No sólo es cuestión del libertinaje que tanto ofende a los curas y que de todos modos no es de por sí antirreligioso. Es algo mucho más grave. Acaso el problema más alarmante que enfrentan los europeos y, si bien en menor medida, los norteamericanos, es su propia negativa a procrear con el entusiasmo necesario para que sus respectivas sociedades puedan perpetuarse al menos tres o cuatro generaciones más. Tal y como están las cosas, cuando un joven universitario actual tenga sesenta años, países como Italia y España, Rusia y Bulgaria, habrán perdido entre el 20 y el 30 por ciento de sus habitantes nativos, lo que hace prever que en el caso poco probable de que aquel universitario tenga nietos, ellos vivirán en un mundo en el que italianos, españoles, búlgaros, rusos y muchos otros sean como los últimos onas de Tierra del Fuego. Lejos de ser fantasioso, el vaticinio de que a fines del siglo XXI Europa sea un continente mayormente musulmán parece una apuesta muy segura.

La conciencia de que algo anda terriblemente mal en una civilización sin interés en reproducirse porque lo único que importa es el bienestar inmediato de cada uno, más las poderosas fuerzas demográficas desatadas por los horizontes estrechos así supuestos, están contribuyendo al imponente revival religioso que está experimentando Estados Unidos, el país que, por paradójico que parezca, mejor encarna la modernidad.

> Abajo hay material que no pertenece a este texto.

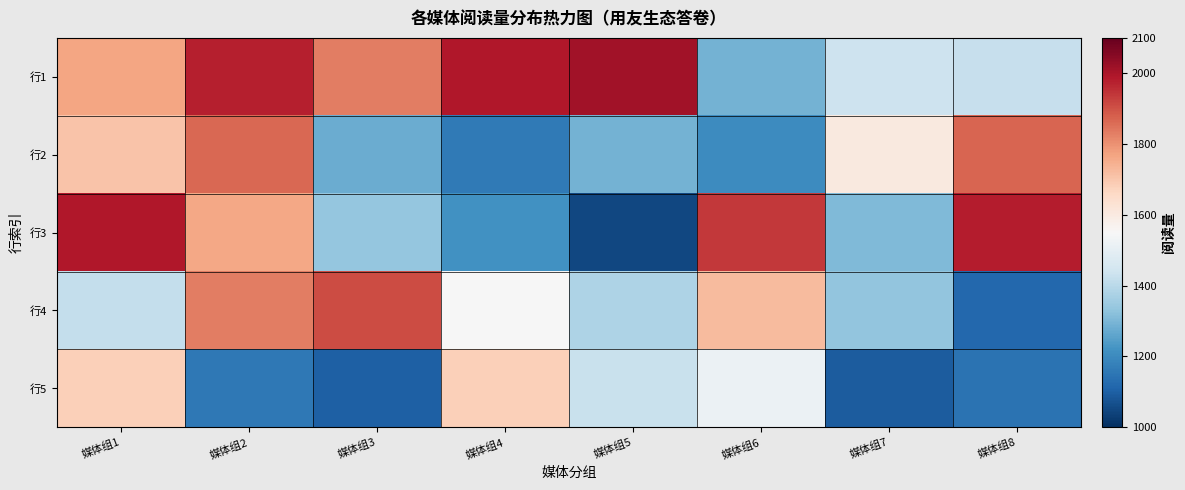

Between 媒体组3 and 媒体组7, which is larger?

媒体组3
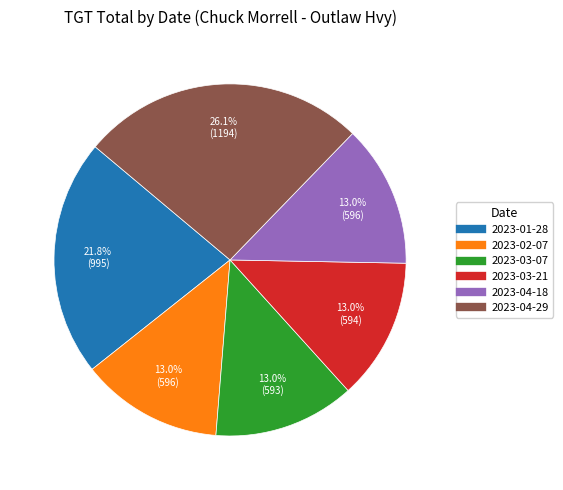

To the nearest percent, what is the combined percentage of 2023-01-28 and 2023-04-18?

35%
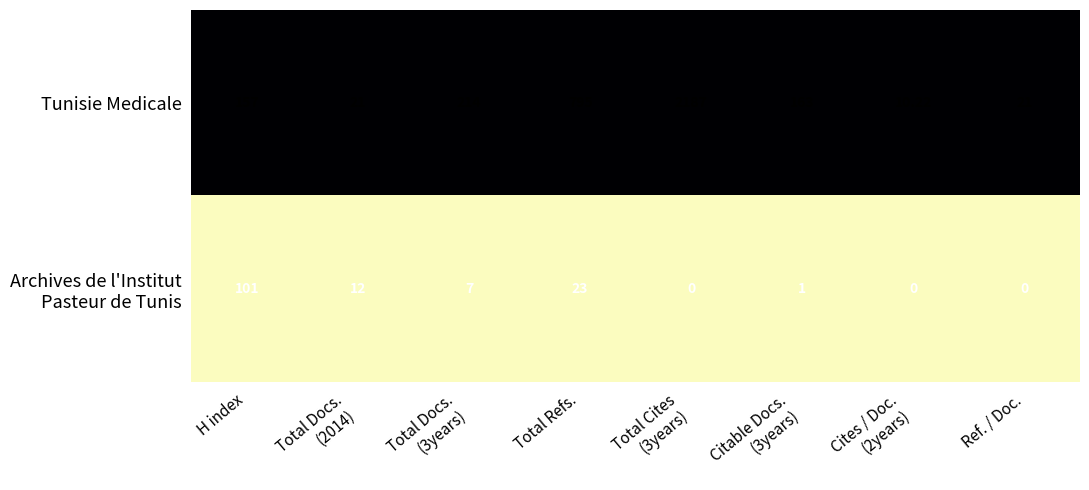

Which series has the largest range (max minus min)?

Tunisie Medicale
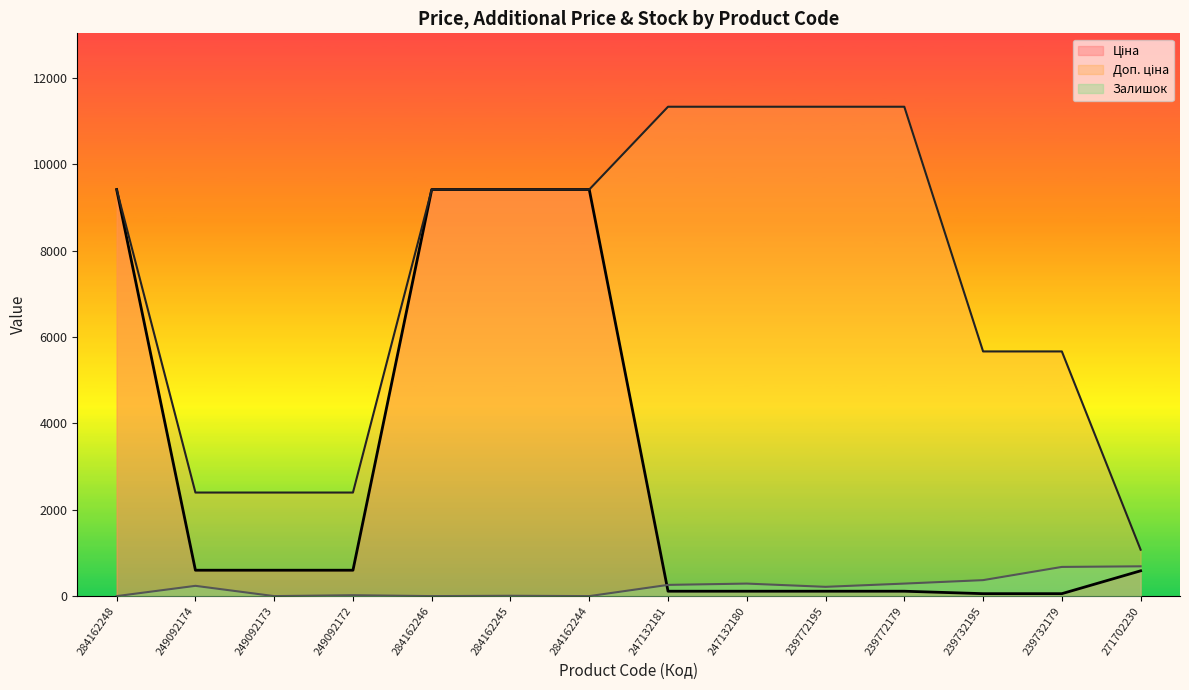

How many times do Ціна and Залишок cross each other?

1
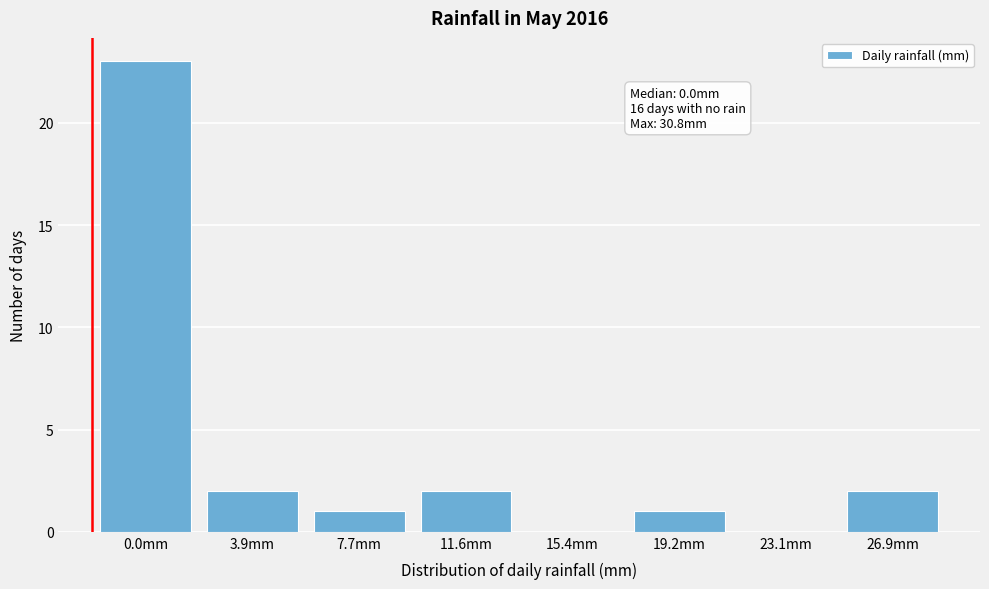

Reading left to right, list all the values displayed in this chart.

0.0mm=23	3.9mm=2	7.7mm=1	11.6mm=2	15.4mm=0	19.2mm=1	23.1mm=0	26.9mm=2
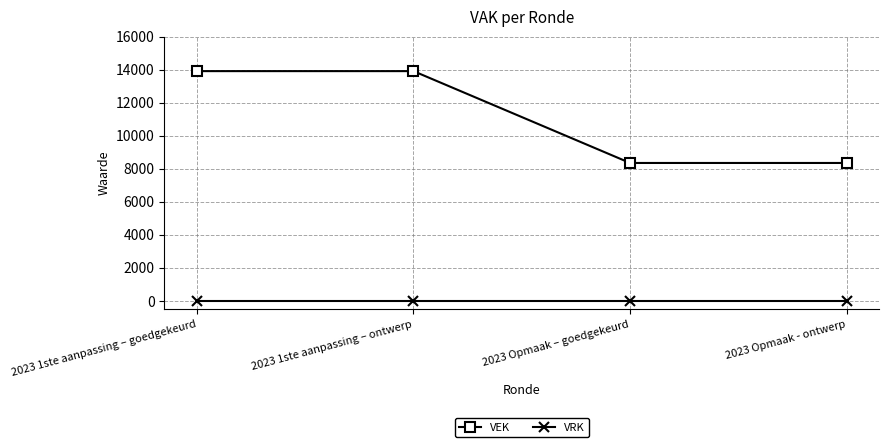

Which series has the widest spread of values?

VEK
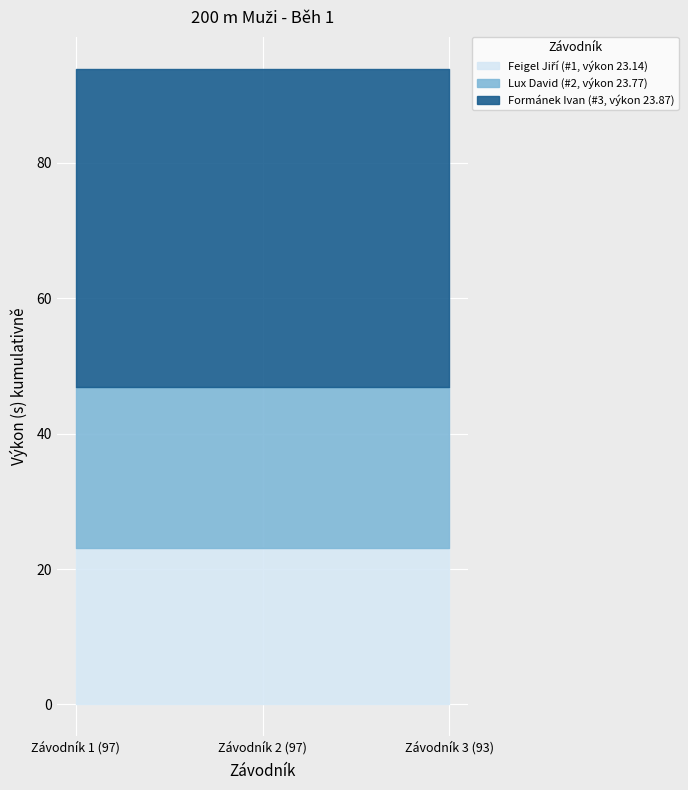

Which series changed the most between Závodník 1 (97) and Závodník 2 (97)?

Pořadí 1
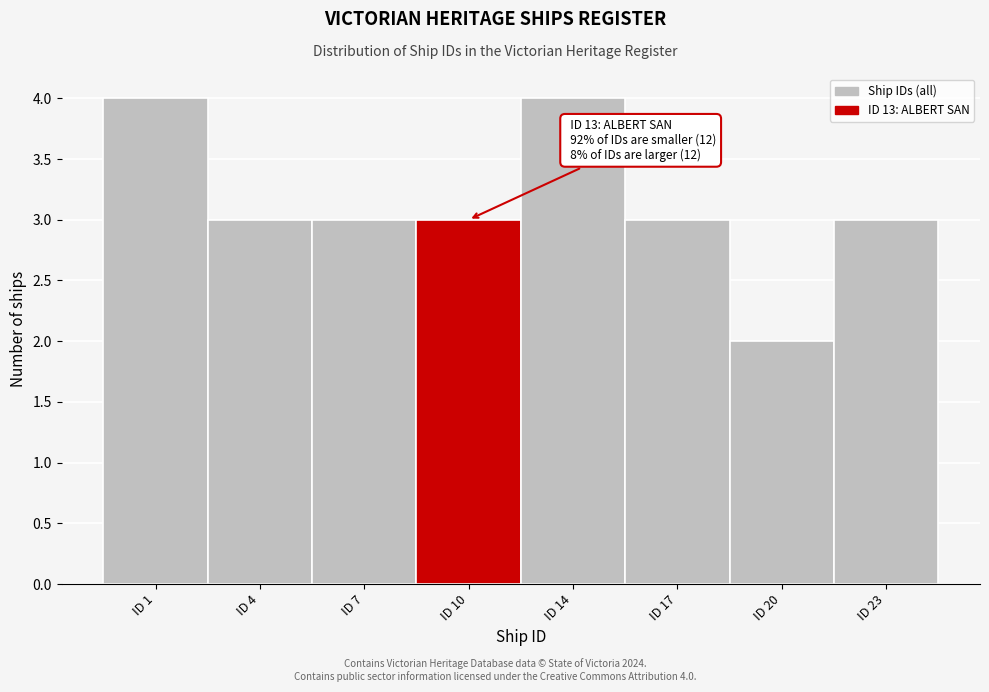

Reading right to left, what are all the values shown in this chart?

3	2	3	4	3	3	3	4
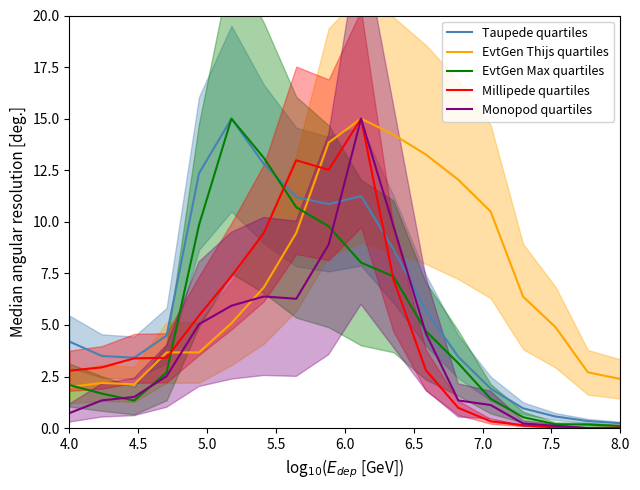

How many data points in Millipede quartiles are above 3?

9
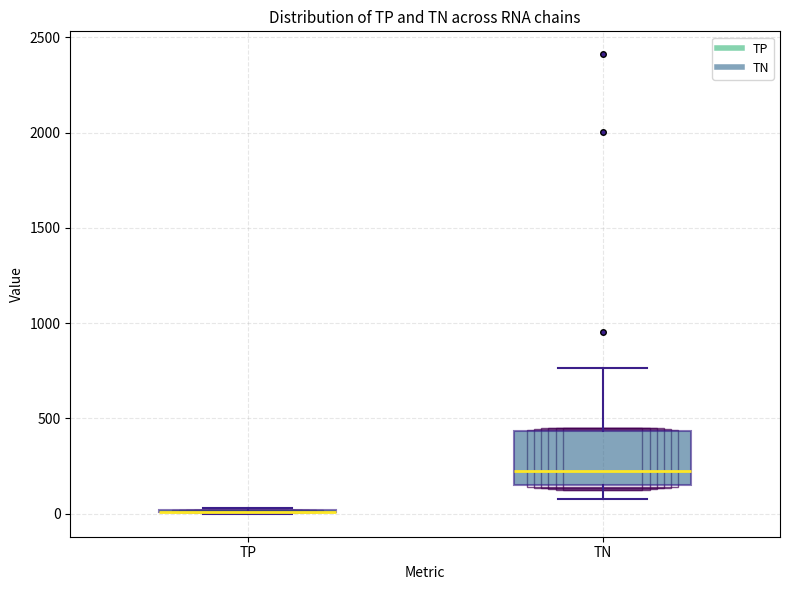

Comparing the boxes themselves (not the whiskers), which one is the tallest?

TN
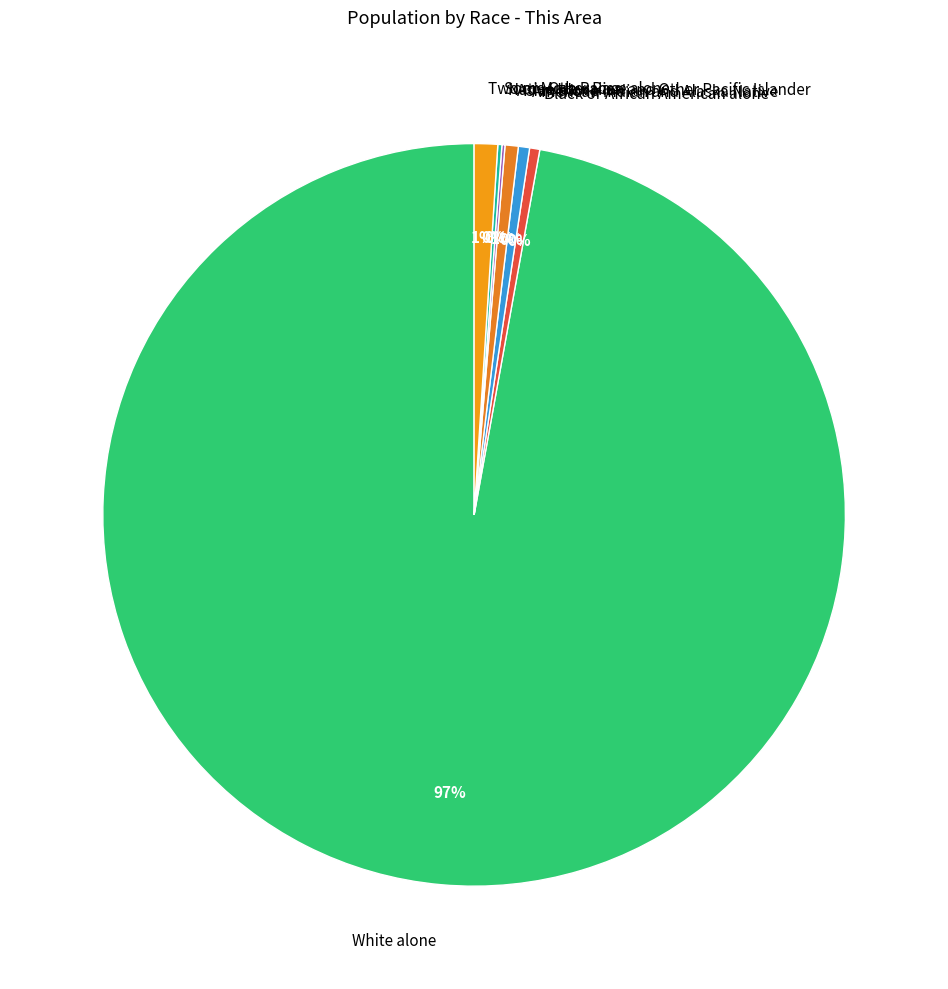

Is it true that Asian alone is 1% of the pie?

True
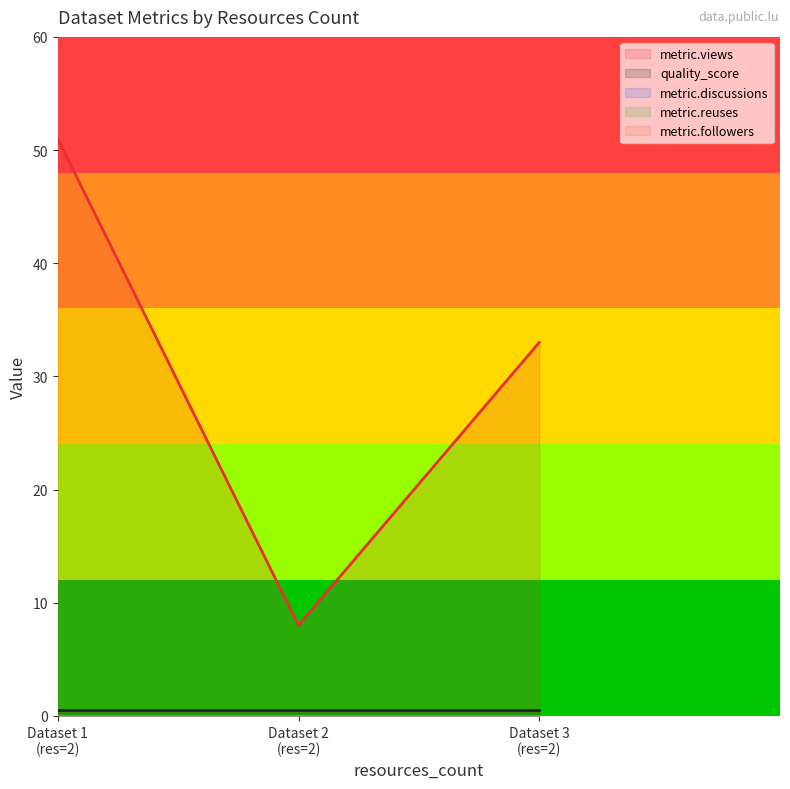

How many series are shown in this chart?

5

La manifestación más notoria de este fenómeno es, cuando no, el presidente George W. Bush, mandatario que cuenta con el apoyo ferviente de la "derecha cristiana" cuya nómina de enemigos se asemeja bastante a la redactada por los estrategas del Vaticano. Que eso haya ocurrido puede considerarse irracional y es sumamente fácil mofarse de las creencias fundamentalistas de Bush y otros dirigentes norteamericanos. Con todo, a la larga éstos saldrán airosos de su conflicto con los escépticos y progresistas, aunque sólo fuera porque tendrán más descendientes.